The possible relationship to heart disease of fat content and kind of fat is of obvious relevance to the problem of nutrition in the aging. This subject has received a great deal of popular attention recently and need not be reviewed here. There is general agreement that, by and large, saturated fatty acids, found in milk, butter, most margarines and shortenings, meats, and eggs, tend to elevate serum cholesterol, usually regarded as the villain in coronary heart disease. Incidentally, it may be useful to point out that a number of other factors, ranging from dietary cholesterol to types of carbohydrates, fiber content, trace elements, and various vitamins, have also been found in certain experimental studies to have some effect on serum cholesterol. The applicability of these findings to the prevention or treatment of heart disease is, however, still open to question.
Recent studies emphasize also the possible influence of exercise in preventing heart disease, and the unfavorable effect of cigarette smoking. From a practical viewpoint, it appears reasonable to suggest that aging individuals and probably all adults, male in particular, should consume a diet not too high in fats and should adopt methods of food preparation which will minimize the total saturated-fat content of the diet.
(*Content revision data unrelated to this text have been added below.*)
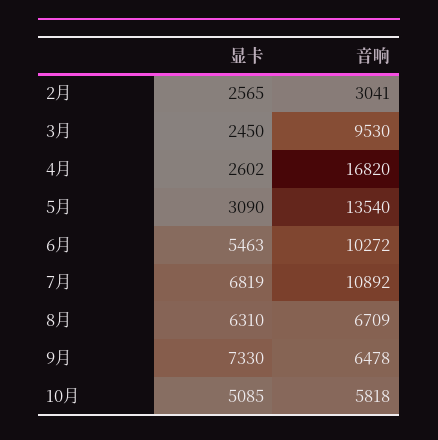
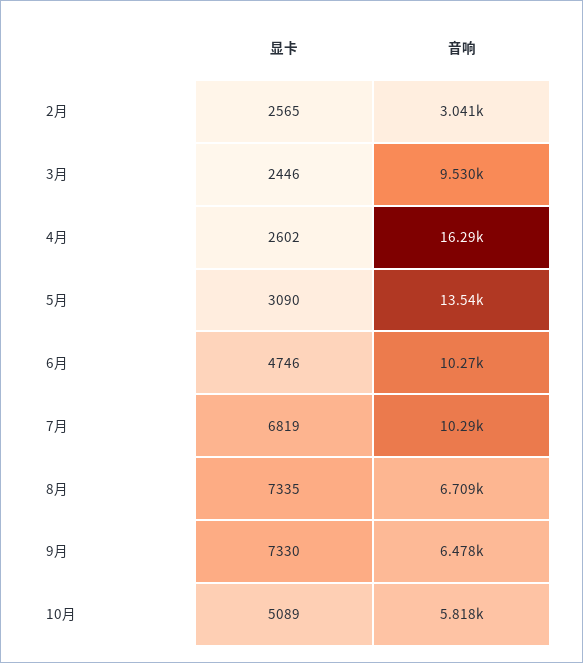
显卡, 3月: 2450 -> 2446
音响, 4月: 16820 -> 16290
显卡, 6月: 5463 -> 4746
音响, 7月: 10892 -> 10290
显卡, 8月: 6310 -> 7335
显卡, 10月: 5085 -> 5089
The advisability of a drastic decrease in salt intake in the treatment of many cardiovascular diseases — the salt-free diet — is well documented, and its practice is familiar to many readers. Available experimental data on rats and data on men are, however, at best suggestive that limitations of salt intake are useful in the prevention, rather than the treatment, of hypertension and coronary accidents.
R. C. Garry, professor of physiology at the Glasgow Medical School and an excellent gerontologist, has said, “Above all, we must see the elderly in continuity with youth and middle age. We accept that the child is father of the man. We could equally well say the elderly person is the child of his youth and years of maturity. The elderly do not form a special isolated section of the community: we must continually hark back to the earlier years.”
Nowhere is this more true than in the field of nutrition and in that of personal hygiene. Consumption of a varied diet, adapted in amount to the need of the moment, avoidance of dietary excesses, avoidance of an excessively fat diet, moderate salt intake, generous fluid intake, sufficient exercise and rest — these recommendations are as valid for old age as they are for young adults and the middle-aged.